The National Institutes of Health reported that same month that “the percentage of overdose deaths involving methadone declined between January 2019 and August 2021.”

Interestingly, the National Institute on Drug Abuse stated in December 2021:

Methadone diversion is primarily associated with methadone prescribed for the treatment of pain and not for the treatment of opioid use disorders. In one survey, giving methadone away was identified as the most common form of methadone diversion, which aligns with other findings that 80 percent of people who report diverting methadone did so to help others who misused substances. (Emphasis added.)

Keep in mind that the law has always permitted clinicians to prescribe methadone for the treatment of pain.

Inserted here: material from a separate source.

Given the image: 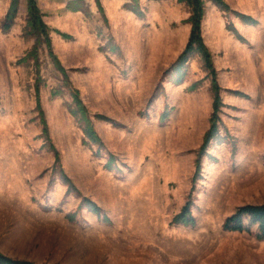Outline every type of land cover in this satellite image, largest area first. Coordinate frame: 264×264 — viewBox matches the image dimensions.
<instances>
[{"label":"rangeland","instance_id":"obj_1","mask_svg":"<svg viewBox=\"0 0 264 264\" xmlns=\"http://www.w3.org/2000/svg\"><path fill=\"white\" fill-rule=\"evenodd\" d=\"M139 1L144 17L127 8L132 0H37L99 147L85 143L46 44L19 62L36 43L25 35L27 0L8 32L11 0H0V251L36 264H264L255 227L224 229L241 206L264 204V0H205L217 82L195 53L182 83L173 65L189 41L190 7ZM216 96L217 131L203 149ZM186 205L194 225L176 220Z\"/></svg>","mask_w":264,"mask_h":264},{"label":"trees","instance_id":"obj_2","mask_svg":"<svg viewBox=\"0 0 264 264\" xmlns=\"http://www.w3.org/2000/svg\"><path fill=\"white\" fill-rule=\"evenodd\" d=\"M20 0H11L10 8L2 22V30L4 32H8L12 26L14 25L15 19L18 15ZM188 5L191 9V16L189 18V22L191 23V33L189 37L188 44L183 51V53L178 57L177 61L174 63L173 68L176 70L183 71L181 77H179L178 83H182L183 76L186 72V66L192 57L193 54L199 53L205 60L207 68L211 71L214 80L217 77V72L213 64L212 54L205 43V39L203 36V20L205 18V0H180ZM217 4L222 8H228V5L223 0H210ZM139 0H132V2L128 3L126 6L129 10H132L138 17H144L145 12L141 9ZM75 4V5H74ZM100 5V4H99ZM28 14H27V25L25 28V35L36 38V43L31 51H29L24 58H22L19 62H27L30 58L38 59V50L41 44H46L49 54L54 60L57 68L64 75L65 84L69 86L71 95H72V103L69 106L70 113L75 117V119L79 122H82L83 132L87 138L85 143L89 142L99 147L103 146V140L97 130L94 127L93 121L91 120L88 107L84 103L81 98L80 91L71 86L72 82L67 73V70L64 68L60 59L56 55L53 49L52 37H51V28L44 20V14L41 11L37 0H27ZM72 10H87L83 7V4H76L75 2L71 3ZM101 10H103L102 5H100ZM65 38H69L68 34H62ZM37 65H39L37 61ZM175 70V71H176ZM41 77H38L35 84L36 98H37V109L42 116V123L44 124V132L48 131L47 121L45 119L44 110L41 106L40 94H41ZM216 81V80H215ZM217 82V81H216ZM215 82V84H216ZM215 89H218V86H215ZM62 92L61 89H54L52 91V96L56 97L60 95ZM222 105V101L219 96H216L214 101L215 112L212 117L213 125L210 131L206 135V142L203 146V149L207 146L210 138H212L213 132L217 131V122L219 120L218 113L220 110V106ZM167 112V111H166ZM98 117H102L105 120H108V117H104V115H97ZM167 114L165 112L162 114V121L167 119ZM56 153V162L60 160L59 152L55 149ZM111 160H113V156H111ZM110 160V161H111ZM111 165L110 162H108ZM108 165V166H109ZM62 179L66 182L69 187L75 188L73 182L70 177L62 173ZM90 208L95 211L98 215L101 214V207H99L95 202L90 199L84 200ZM69 218L73 220L75 215H69ZM104 220L109 222L110 219L107 216H104ZM178 221H185V223L189 225L195 224V219L192 216L190 211V207L186 205L181 214L176 217ZM255 227V235L257 239L264 240V204H249L245 206H241L236 210L234 214L229 216L225 223L224 229L230 232H248L253 233V228ZM0 264H36L34 262L19 260L12 258L10 256L5 255L0 251Z\"/></svg>","mask_w":264,"mask_h":264}]
</instances>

Thus, it appears that, as with buprenorphine, the majority of people who use diverted methadone are using it to avoid withdrawal as they attempt to taper off of an illicit opioid they’ve been using. This is because they cannot get access to the scarce number of methadone OTPs.

As I pointed out here, ”Expanding access to OUD treatment would reduce the number of people who seek drugs in the dangerous black market and, in turn, reduce the risk and incidence of overdose deaths.”

Last September, I moderated a policy forum at the Cato Institute examining ways to expand access to methadone treatment that featured Rep. Donald Norcross (D‑NJ), a sponsor of the House version of MOTAA. You can view it here.

As the Senate HELP Committee starts to mark up the bill, lawmakers should dismiss unsubstantiated concerns about diversion that incumbent OTP operators would like to raise. On the contrary, based on the data, one can argue that the most effective way to minimize methadone diversion is to increase access to methadone treatment.